We seem to have a problem. The GDP data that we’ve got is bad, with growth going to a low 5.7%. This is the lowest GDP growth number since March 2013, four years ago. Even worse, nominal growth – that means, including inflation – is less than 10% for the first time since December 2015.
Growth has continuously slowed since March 2016.
What is also interesting is that the Trade and Transport sector did the best at 11% real growth. But Manufacturing barely moved, at +1.2%, Agriculture and construction were around 2% and Financial services came in at around 6.4%. Mining seems to have contracted.
From a component perspective, we saw a continued increase in imports but a drop in export growth, so this takes away from GDP (GDP involves subtracting imports from all other components so a higher import number without a correspondingly higher export number makes it worse).
Investments are flat – and inventories are too small in an absolute level to be something useful.
The big problem here? Drop in private consumption growth.
India’s GDP is about 60% private consumption. When growth there drops, it hurts everything else. And at 6.7% real growth this element seems low.
Also, government spending has not grown as much.

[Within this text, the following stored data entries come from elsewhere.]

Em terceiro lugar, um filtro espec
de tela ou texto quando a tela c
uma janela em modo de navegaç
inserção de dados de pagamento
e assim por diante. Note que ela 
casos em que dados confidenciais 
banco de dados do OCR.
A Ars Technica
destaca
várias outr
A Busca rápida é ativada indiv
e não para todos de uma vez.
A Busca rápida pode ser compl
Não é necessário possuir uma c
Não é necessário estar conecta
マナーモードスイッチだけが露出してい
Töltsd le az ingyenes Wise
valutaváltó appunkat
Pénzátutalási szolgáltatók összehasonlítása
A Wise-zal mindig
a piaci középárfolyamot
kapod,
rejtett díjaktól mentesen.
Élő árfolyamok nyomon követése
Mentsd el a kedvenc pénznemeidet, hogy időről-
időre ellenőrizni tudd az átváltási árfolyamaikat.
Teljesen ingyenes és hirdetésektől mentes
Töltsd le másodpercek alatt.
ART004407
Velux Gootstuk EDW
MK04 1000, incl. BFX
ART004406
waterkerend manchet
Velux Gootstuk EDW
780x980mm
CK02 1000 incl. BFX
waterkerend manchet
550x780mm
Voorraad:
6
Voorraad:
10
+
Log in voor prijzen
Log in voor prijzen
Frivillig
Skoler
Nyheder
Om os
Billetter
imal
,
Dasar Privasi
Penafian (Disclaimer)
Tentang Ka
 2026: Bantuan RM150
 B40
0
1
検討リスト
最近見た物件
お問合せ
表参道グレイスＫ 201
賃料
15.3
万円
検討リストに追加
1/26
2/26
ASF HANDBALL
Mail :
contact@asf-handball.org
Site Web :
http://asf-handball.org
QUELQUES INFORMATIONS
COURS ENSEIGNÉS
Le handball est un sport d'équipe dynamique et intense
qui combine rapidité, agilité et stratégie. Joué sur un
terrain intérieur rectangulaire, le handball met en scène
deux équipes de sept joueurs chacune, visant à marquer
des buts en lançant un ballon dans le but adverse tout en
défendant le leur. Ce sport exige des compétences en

This could be because the bulk of the change happened in the March quarter.
Just three sectors made up most of the growth – personal services (includes govt services), Financial services and Trade. Everything else was blah.
You might imagine that we had some impact of a bad monsoon earlier, or that this quarter itself is not a big deal, we bring you Trailing Twelve month growth as well. If we added up four quarters and then compared it back, we still have slowing growth at 6.6%.
Our view: Does anyone care anymore?
Short of a nuclear war, the market doesn’t care about fundamentals. The economy could slow down to a crawl and you could see company profits collapse, but the market is driven by a force that doesn’t give a damn: Liquidity.
Money flow has slowed in one area: Foreign investors haven’t liked equities in September.
But as economies go, this is a lousy GDP Growth number. We probably deserve a slowdown anyhow. With GST, the roll-down impact of demonetization and low credit growth, the macro numbers will look bad. We do seem to see a recovery in imports (which, hopefully, is not gold only) and we are seeing strength in Trade and Transport. That’s not quite enough, honestly, to offset the drop in other sectors, especially manufacturing. Let’s just say India’s growth is slowing, and hope for a cut in taxes or something of that order to kick start it again.